Calculating claim form service dates
Where the court makes an order extending the date for service of the claim form, the deadline is not affected by the deemed service date in CPR 6.14. CPR 7.5 applies in that situation as well as where the claim form is served within the four month period. If there was a conflict between this decision and
Brightside Group Ltd v RSM UK Audit LLP, Master McCloud disagreed with the earlier decision (
Jones v Chichester Harbour Conservancy).
Non-party costs orders
Where a funder in the same group of companies as the claimant was the real party to the litigation and would directly benefit if it succeeded, it was appropriate to make a non-party costs order against the funder. In contrast, it will not be appropriate to make such an order simply because the funder is in the same group and may therefore benefit from the litigation (
Montpelier Business Reorganisation Ltd v Jones).

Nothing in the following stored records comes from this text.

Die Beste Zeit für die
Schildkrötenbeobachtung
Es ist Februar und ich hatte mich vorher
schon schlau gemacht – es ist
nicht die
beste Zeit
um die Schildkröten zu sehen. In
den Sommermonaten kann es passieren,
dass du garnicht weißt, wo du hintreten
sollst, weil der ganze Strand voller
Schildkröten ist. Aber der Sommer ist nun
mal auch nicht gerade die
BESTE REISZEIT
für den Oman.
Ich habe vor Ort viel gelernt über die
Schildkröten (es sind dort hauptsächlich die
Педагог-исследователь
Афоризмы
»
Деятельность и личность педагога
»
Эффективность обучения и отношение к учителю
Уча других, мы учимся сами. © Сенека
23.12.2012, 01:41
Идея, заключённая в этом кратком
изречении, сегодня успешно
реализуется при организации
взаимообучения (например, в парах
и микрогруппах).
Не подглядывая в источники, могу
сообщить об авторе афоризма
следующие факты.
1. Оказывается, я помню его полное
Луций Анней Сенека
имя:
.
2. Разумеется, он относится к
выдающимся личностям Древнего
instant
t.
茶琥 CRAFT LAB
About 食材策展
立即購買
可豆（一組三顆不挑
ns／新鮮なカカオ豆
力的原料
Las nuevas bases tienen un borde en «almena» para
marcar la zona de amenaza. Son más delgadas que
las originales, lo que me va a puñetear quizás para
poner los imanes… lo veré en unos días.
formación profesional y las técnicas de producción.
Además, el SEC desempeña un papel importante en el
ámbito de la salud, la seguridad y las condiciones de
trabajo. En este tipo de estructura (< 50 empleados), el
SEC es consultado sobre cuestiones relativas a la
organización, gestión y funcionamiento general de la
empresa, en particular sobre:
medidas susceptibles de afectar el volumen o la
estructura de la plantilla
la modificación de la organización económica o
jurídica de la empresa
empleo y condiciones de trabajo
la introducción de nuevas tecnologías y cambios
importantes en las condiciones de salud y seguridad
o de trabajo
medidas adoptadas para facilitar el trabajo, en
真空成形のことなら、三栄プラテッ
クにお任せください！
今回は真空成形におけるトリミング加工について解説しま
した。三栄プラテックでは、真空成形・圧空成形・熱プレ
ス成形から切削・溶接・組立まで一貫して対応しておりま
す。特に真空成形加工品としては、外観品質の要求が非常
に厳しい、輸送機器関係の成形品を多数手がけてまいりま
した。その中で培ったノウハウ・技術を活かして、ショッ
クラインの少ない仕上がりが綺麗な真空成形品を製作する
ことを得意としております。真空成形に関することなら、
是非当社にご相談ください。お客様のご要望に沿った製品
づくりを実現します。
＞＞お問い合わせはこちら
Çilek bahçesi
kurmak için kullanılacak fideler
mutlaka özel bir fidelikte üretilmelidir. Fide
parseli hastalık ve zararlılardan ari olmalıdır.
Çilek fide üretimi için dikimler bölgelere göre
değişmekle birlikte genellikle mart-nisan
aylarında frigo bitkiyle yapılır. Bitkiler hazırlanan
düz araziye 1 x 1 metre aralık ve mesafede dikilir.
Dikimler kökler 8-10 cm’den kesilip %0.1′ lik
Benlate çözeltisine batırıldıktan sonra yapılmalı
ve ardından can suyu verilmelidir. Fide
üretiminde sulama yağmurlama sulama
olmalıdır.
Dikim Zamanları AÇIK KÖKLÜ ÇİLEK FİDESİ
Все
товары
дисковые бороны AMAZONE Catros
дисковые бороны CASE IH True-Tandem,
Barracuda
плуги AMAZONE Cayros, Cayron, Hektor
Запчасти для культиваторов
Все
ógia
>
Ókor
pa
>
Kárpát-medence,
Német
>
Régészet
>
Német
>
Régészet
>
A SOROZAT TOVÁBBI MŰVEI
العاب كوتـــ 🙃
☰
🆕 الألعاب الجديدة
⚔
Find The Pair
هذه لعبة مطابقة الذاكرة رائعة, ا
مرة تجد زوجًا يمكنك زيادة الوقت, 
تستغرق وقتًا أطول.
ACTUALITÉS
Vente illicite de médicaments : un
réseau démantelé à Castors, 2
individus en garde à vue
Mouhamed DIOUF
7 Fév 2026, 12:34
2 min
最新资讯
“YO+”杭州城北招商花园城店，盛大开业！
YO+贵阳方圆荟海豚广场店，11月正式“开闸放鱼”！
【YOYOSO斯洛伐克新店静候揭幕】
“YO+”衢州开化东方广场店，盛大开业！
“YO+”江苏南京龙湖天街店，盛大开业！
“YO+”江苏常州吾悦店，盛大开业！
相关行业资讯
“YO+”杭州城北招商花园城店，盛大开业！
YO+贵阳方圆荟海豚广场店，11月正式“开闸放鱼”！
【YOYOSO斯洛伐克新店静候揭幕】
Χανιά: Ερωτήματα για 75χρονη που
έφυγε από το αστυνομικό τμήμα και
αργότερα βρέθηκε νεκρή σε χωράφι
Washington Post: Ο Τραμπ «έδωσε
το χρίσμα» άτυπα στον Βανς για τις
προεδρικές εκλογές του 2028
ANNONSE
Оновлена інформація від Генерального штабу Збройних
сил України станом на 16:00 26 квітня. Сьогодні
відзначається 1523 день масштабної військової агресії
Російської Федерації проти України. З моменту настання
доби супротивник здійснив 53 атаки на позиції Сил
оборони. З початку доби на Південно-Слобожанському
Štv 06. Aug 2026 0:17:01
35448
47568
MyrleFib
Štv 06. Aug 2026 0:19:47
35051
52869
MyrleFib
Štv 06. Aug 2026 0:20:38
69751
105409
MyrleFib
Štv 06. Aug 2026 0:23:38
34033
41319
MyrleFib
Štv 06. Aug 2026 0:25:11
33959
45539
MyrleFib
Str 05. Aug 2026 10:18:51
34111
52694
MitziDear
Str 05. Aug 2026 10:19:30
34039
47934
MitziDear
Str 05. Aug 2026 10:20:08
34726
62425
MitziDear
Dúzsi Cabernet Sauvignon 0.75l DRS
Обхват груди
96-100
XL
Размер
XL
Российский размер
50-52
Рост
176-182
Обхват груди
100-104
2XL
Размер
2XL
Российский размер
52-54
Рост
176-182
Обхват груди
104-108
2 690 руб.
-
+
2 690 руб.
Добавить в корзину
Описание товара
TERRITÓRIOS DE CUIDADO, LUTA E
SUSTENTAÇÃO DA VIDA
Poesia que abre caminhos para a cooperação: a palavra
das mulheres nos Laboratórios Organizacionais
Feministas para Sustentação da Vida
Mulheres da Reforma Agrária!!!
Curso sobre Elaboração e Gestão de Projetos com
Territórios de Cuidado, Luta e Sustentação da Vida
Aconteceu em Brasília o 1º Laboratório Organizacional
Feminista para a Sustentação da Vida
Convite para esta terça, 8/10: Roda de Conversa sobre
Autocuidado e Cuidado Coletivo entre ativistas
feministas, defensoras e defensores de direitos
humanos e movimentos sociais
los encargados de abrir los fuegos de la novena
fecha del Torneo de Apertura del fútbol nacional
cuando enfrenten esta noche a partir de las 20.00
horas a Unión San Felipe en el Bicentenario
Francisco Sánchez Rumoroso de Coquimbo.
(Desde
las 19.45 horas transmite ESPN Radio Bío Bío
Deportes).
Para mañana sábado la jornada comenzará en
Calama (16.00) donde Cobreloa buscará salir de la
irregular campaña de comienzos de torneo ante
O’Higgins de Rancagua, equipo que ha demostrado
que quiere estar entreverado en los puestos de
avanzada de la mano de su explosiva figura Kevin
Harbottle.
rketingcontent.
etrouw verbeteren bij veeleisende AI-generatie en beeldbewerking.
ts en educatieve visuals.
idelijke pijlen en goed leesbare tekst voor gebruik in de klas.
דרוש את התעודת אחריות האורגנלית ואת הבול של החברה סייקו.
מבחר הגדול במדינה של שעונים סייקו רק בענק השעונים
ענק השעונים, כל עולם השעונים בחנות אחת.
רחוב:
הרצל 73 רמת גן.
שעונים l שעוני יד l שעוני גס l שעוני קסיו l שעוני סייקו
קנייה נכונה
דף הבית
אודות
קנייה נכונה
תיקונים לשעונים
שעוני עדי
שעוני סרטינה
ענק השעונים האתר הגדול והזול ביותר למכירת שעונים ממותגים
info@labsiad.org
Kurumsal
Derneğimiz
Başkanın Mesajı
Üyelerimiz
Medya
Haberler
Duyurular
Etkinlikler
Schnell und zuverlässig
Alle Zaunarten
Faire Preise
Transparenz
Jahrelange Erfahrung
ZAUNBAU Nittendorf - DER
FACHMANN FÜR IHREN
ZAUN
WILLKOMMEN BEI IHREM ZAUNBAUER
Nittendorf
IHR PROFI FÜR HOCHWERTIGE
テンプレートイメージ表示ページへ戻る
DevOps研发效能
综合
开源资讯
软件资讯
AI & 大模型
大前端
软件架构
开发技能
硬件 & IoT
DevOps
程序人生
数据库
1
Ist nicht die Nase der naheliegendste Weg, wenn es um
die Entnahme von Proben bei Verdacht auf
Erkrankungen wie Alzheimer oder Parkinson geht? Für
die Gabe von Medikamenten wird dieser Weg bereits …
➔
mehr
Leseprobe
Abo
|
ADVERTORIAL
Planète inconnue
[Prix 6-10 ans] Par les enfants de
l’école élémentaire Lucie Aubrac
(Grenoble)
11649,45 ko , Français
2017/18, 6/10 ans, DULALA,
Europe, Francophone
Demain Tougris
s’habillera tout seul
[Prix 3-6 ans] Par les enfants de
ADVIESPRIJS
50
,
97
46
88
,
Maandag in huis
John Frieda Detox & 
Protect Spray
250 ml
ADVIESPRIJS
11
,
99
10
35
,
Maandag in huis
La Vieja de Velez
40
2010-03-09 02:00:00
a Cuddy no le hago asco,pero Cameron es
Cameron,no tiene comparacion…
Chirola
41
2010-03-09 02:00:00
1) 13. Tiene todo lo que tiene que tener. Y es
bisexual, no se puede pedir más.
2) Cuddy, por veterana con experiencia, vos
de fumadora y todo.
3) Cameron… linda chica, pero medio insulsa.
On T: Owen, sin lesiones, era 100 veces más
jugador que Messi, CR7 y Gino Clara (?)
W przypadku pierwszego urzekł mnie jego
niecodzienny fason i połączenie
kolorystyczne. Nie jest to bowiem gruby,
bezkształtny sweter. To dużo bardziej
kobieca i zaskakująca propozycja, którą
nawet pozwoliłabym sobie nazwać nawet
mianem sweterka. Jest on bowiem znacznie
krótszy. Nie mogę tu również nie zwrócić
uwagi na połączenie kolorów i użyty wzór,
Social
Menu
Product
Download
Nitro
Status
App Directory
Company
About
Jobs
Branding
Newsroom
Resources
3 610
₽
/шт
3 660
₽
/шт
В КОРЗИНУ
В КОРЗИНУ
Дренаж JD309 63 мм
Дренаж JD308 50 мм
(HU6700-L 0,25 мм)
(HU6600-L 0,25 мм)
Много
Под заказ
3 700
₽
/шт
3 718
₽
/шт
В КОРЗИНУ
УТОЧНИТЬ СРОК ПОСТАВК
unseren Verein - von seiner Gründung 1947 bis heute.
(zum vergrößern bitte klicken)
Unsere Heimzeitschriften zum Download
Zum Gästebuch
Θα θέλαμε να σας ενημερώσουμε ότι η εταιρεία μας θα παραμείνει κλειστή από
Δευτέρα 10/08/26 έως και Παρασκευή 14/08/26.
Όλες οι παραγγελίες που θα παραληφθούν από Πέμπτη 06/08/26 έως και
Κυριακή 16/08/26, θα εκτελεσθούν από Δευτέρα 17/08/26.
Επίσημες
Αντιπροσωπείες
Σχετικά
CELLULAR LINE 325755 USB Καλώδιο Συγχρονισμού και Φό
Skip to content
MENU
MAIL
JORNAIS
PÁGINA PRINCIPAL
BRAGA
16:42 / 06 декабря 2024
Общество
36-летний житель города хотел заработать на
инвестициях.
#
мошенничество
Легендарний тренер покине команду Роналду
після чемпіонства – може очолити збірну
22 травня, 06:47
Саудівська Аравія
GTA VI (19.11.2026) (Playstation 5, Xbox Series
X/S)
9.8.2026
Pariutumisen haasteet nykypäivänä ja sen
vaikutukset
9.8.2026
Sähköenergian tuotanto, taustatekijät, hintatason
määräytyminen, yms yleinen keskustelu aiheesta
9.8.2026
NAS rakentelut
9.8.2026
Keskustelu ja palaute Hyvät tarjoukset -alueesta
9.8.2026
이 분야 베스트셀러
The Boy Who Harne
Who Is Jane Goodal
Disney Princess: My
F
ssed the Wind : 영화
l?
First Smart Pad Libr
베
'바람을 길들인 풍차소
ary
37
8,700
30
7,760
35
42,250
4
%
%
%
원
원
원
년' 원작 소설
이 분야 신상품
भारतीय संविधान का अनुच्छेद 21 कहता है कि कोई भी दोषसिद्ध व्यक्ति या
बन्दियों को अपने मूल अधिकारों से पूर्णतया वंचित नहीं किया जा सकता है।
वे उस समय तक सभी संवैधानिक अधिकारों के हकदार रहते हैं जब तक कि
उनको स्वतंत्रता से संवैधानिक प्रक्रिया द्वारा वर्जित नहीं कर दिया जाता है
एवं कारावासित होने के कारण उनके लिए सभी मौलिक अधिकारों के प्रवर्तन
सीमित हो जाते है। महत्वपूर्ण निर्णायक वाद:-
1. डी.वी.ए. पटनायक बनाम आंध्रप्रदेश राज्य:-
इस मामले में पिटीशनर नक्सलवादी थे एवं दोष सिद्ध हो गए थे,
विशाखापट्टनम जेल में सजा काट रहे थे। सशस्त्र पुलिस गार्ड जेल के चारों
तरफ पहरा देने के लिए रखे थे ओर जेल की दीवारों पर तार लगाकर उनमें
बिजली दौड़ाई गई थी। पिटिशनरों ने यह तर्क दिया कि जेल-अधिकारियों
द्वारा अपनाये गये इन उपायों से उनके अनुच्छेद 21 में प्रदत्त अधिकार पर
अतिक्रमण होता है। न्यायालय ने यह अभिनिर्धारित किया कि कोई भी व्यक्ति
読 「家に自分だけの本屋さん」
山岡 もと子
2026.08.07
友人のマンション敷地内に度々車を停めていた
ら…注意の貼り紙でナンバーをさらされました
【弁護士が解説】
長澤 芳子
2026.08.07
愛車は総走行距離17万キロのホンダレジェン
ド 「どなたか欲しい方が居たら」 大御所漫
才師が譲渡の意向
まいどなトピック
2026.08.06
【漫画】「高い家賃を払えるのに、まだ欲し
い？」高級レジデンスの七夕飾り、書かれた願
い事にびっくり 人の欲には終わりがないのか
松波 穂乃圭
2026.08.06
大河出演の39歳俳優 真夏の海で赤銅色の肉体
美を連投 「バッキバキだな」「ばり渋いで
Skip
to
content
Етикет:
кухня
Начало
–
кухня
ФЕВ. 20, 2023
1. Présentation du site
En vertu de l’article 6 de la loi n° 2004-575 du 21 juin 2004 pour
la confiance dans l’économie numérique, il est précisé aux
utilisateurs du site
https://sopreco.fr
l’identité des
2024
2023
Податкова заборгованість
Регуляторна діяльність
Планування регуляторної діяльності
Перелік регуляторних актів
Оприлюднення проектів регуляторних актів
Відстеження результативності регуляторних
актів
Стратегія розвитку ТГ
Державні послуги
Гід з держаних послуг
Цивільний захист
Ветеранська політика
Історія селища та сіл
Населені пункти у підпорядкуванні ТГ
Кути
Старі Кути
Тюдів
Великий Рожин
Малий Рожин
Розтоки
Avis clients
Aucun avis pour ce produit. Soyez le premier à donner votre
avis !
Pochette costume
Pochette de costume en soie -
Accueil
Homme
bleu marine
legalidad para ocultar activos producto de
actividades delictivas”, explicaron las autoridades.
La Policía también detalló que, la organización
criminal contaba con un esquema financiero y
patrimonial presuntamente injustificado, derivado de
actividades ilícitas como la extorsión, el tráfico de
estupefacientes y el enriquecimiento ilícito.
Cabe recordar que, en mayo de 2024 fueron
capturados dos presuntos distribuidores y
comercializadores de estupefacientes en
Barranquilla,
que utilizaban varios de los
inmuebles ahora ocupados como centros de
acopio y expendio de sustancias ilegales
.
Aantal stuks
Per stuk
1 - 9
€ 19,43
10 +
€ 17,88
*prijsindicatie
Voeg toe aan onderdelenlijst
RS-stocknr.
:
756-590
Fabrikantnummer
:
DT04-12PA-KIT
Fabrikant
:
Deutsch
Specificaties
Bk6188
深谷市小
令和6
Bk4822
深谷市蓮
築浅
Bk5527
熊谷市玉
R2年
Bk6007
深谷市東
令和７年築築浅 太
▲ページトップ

Solicitors’ duties in low value cases
Where solicitors were unable to make a claim for special damages in respect of services in a personal injury claim because the claimant said that there was no evidence to support such a claim and he did not wish to pursue it, they had not acted negligently. The solicitors were not under a duty to try to change the client’s mind where the client was of full capacity; there came a point where his autonomy should be respected. There must be a sensible limit upon what we can expect solicitors to do in high volume, fixed costs cases (
Thomas v Hugh James Ford Simey Solicitors).